Meggie no se dignó mirarle siquiera. Sólo tenía ojos para Dedo Polvoriento. Porque se trataba de Dedo Polvoriento.
—Hola, Meggie —le gritó él desde arriba—. Estás muy pálida.
Se notaba su tremendo esfuerzo por aparentar despreocupación, pero Meggie percibió el miedo en su voz. Ella era una experta en voces.
—Tu padre te envía muchos saludos. Me ha encargado que te diga que vendrá muy pronto a buscarte. Y no lo hará solo.
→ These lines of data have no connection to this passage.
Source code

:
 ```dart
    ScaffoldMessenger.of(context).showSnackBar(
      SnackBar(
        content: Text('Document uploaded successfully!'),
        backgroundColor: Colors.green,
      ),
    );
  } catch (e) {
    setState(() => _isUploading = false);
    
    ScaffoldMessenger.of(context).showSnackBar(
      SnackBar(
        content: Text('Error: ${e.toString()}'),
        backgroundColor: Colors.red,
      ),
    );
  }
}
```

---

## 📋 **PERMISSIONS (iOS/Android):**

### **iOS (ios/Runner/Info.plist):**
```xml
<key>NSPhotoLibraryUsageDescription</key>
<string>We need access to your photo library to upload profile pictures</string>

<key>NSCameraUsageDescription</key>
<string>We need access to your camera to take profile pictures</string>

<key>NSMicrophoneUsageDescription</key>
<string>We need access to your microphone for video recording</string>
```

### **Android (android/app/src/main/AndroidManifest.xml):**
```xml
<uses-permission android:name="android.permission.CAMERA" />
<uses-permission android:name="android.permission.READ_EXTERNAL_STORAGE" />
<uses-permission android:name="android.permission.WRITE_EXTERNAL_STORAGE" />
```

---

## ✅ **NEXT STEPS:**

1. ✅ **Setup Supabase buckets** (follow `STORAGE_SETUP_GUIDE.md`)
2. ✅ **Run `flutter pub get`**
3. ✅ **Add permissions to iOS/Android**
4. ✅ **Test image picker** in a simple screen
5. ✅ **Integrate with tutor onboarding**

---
—¡Si sigues así, comefuego, acabarás convirtiéndote en un verdadero narrador de cuentos! — le gritó Basta—. Pero esa historia ni siquiera la pequeña se la tragará. Tienes que inventar algo mejor.
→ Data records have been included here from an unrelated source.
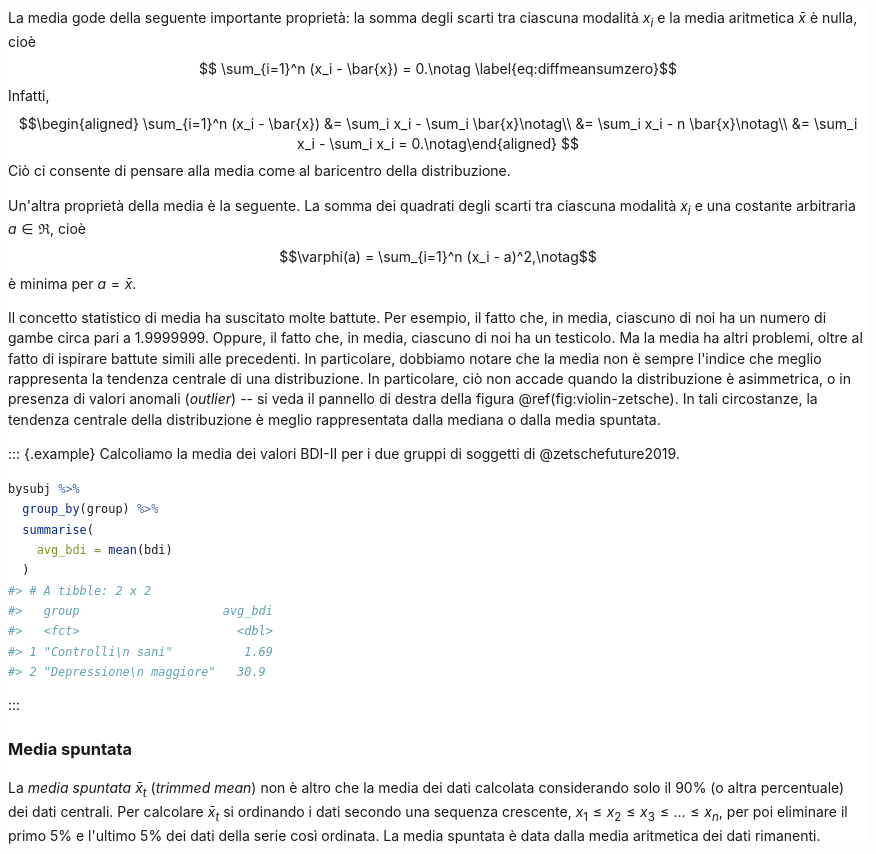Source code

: La media gode della seguente importante proprietà: la somma degli scarti
tra ciascuna modalità $x_i$ e la media aritmetica $\bar{x}$ è nulla,
cioè 
$$
\sum_{i=1}^n (x_i - \bar{x}) = 0.\notag
\label{eq:diffmeansumzero}$$ Infatti, $$\begin{aligned}
\sum_{i=1}^n (x_i - \bar{x}) &= \sum_i x_i - \sum_i \bar{x}\notag\\
&= \sum_i x_i - n \bar{x}\notag\\
&= \sum_i x_i - \sum_i x_i = 0.\notag\end{aligned}
$$ 
Ciò ci consente di pensare alla media come al baricentro della distribuzione.

Un'altra proprietà della media è la seguente. La somma dei quadrati
degli scarti tra ciascuna modalità $x_i$ e una costante arbitraria
$a \in \Re$, cioè $$\varphi(a) = \sum_{i=1}^n (x_i - a)^2,\notag$$ è
minima per $a = \bar{x}$.

Il concetto statistico di media ha suscitato molte battute. Per esempio,
il fatto che, in media, ciascuno di noi ha un numero di gambe circa pari
a 1.9999999. Oppure, il fatto che, in media, ciascuno di noi ha un
testicolo. Ma la media ha altri problemi, oltre al fatto di ispirare
battute simili alle precedenti. In particolare, dobbiamo notare che la
media non è sempre l'indice che meglio rappresenta la tendenza centrale
di una distribuzione. In particolare, ciò non accade quando la
distribuzione è asimmetrica, o in presenza di valori anomali (_outlier_)
-- si veda il pannello di destra della figura \@ref(fig:violin-zetsche). In tali circostanze, la tendenza centrale della distribuzione è meglio rappresentata dalla mediana o dalla media spuntata.

::: {.example}
Calcoliamo la media dei valori BDI-II per i due gruppi di soggetti di @zetschefuture2019.

```r
bysubj %>% 
  group_by(group) %>% 
  summarise(
    avg_bdi = mean(bdi)
  ) 
#> # A tibble: 2 x 2
#>   group                    avg_bdi
#>   <fct>                      <dbl>
#> 1 "Controlli\n sani"          1.69
#> 2 "Depressione\n maggiore"   30.9
```
::: 


### Media spuntata

La _media spuntata_ $\bar{x}_t$ (_trimmed mean_) non è altro che la
media dei dati calcolata considerando solo il 90% (o altra percentuale)
dei dati centrali. Per calcolare $\bar{x}_t$ si ordinando i dati secondo
una sequenza crescente, $x_1 \leq x_2 \leq x_3 \leq \dots \leq x_n$, per
poi eliminare il primo 5% e l'ultimo 5% dei dati della serie così
ordinata. La media spuntata è data dalla media aritmetica dei dati rimanenti.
Meggie miraba a Dedo Polvoriento de hito en hito. Deseaba tanto creerle…
—Eh, Basta, suelta de una vez a la pobre hada —gritó a su viejo enemigo—. Mándamela aquí arriba, que llevo demasiado tiempo sin ver ninguna.
—¡Qué más quisieras! No, ésta me la quedo —respondió Basta tocando con un dedo la diminuta nariz de Campanilla—. He oído decir que las hadas mantienen lejos la desgracia si las colocas en tu habitación. A lo mejor la meto en una de esas botellas de vino grandes. Tú siempre has sido un gran amigo de las hadas. ¿Qué diablos comen? ¿Moscas?
Campanilla empujaba con los brazos sus dedos y, desesperada, intentaba liberar su otra ala. Lo consiguió, pero Basta seguía sujetándola por las piernas y, por más que aleteaba, no conseguía liberarse. Al final renunció con un pequeño tintineo. Apenas lucía más que una vela a punto de consumirse.
—¿Sabes por qué he mandado traer a la niña, Dedo Polvoriento? —gritó Capricornio a su prisionero—. Ella tenía que convencerte de que nos contaras algo sobre su padre y su paradero… suponiendo que sepas algo al respecto, cosa que dudo. Pero ahora ya no necesito esa información. La hija ocupará el lugar del padre. Ha llegado justo en el momento oportuno. Para castigarte se nos ha ocurrido algo muy especial. ¡Algo impresionante, inolvidable! Al fin y al cabo es lo que merece un traidor, ¿no crees? ¿Adivinas ya dónde quiero ir a parar? ¿No? Entonces, deja que te eche una mano. Mi nueva lectora nos leerá en tu honor
Corazón de tinta.
A fin de cuentas es tu libro favorito, aunque por supuesto no se puede afirmar que te gustará el ser que ella ha de traer a este mundo. Su padre me habría traído hace mucho tiempo a ese viejo amigo si tú no le hubieras ayudado a escapar, pero su hija se encargará ahora de esa tarea. ¿Te imaginas a qué amigo me refiero?
Dedo Polvoriento apoyó contra la red su mejilla surcada por las cicatrices.
—Oh, sí. Es inolvidable para mí —dijo en voz tan baja que Meggie a duras penas logró entenderle.
—¿Qué hacéis hablando del castigo del escupefuego? —la Urraca había vuelto a surgir de entre las columnas—. ¿Acaso os habéis olvidado de nuestra muda palomita Resa? Su traición ha sido por lo menos tan grave como la de él —y alzó una mirada rebosante de desprecio hacia la segunda red.
—¡Claro, claro, por supuesto! —La voz de Capricornio sonaba apesadumbrada—. Es un derroche, pero inevitable.
Meggie no pudo distinguir el rostro de la mujer que se bamboleaba en la segunda red detrás de Dedo Polvoriento. Sólo vio el pelo rubio oscuro, un vestido azul y unas manos delgadas que se aferraban a las cuerdas.